Exercise is a very important part of preparing for your first prosthesis.  The stronger and more flexible you are the easier it will be to maneuver your new prosthetic when you receive it.  Your physical therapist can help you by teaching you some exercises designed to address your unique needs. You can even begin isometric strength training while you are on bed rest and then graduate to a wide variety of exercises as you heal.
After your sutures have been removed and primary wound healing has occurred you can also begin making efforts to desensitize your residual limb to prepare it for continual contact with the prosthetic.  Gently massaging the stump of your residual limb is a great way to do this. For other recommendations on how to desensitize your residual limb consult your physician.

Will it hurt to walk using a prosthetic leg?

Once your stump, or residual limb as it is often referred to, has healed, and as long as your residual limb was properly wrapped and shrunken you should be able to use your prosthetic leg with little to no pain. You may feel some pressure but pain should be at a minimum.
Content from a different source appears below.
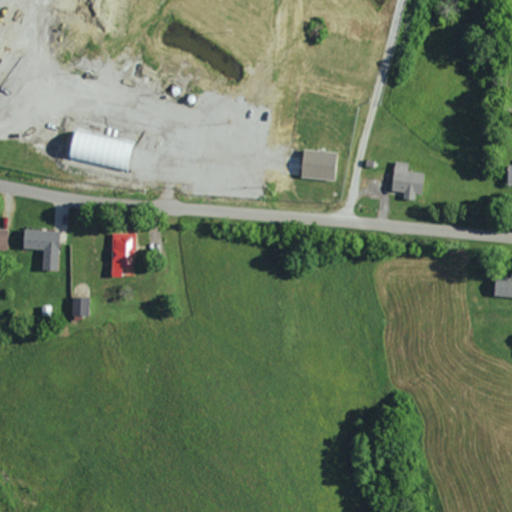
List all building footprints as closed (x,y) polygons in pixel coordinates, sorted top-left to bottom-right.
[(124,171),(131,142),(72,129),(66,158),(124,171)] [(337,152),(301,150),(299,178),(332,180),(333,170),(336,170),(337,152)] [(422,173),(406,171),(407,163),(393,161),(390,191),(401,192),(400,199),(412,200),(413,194),(419,194),(422,173)] [(41,249),(40,270),(56,270),(58,231),(22,229),(21,248),(41,249)] [(492,297),(511,297),(511,278),(493,278),(492,297)] [(88,297),(70,297),(70,315),(88,316),(88,297)]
Your prosthetist will create a schedule for using your new prosthetic leg that will allow your residual limb to adjust gradually, avoiding any pain.  If you do feel pain while wearing your prosthetic leg you should notify your prosthetist right away.

How long will it take to get my prosthetic limb after the amputation?

You will be fit for your first temporary prosthetic limb after your surgical wounds have healed and the swelling in your residual limb has been minimized.  Most people are fit for their first  “ temporary prosthesis” or “test socket” by 6-8 weeks post surgery, but it could be sooner or later depending on how quickly you heal.

Will my prosthesis be covered by insurance?

Most insurance policies will cover prosthetic limbs when you receive a prescription from your doctor.  Check your policy to be sure.

How long will the prosthesis last?

Depending on the specific limb and use, the lifetime will vary, but it’s typically 3-5 years. However, during your first year of recovery after amputation it is not uncommon to have parts of your  “temporary prosthesis” replaced from time to time, namely the portion of the prosthetic limb that surrounds your residual limb, commonly referred to as the “socket”.  As your limb changes during the first year the socket may be replaced several times. This is a normal part of the healing process and commonly referred to as  “limb maturation”.

Can I swim or shower with my prosthesis?

Not unless your prosthesis was specifically designed to be used in water. Most standard prosthesis cannot be worn swimming or in the shower.  However there are prosthetic limbs that can be worn in the water.  Make sure to discuss this with your Teter prosthetist as these types of requests are commonly accommodated.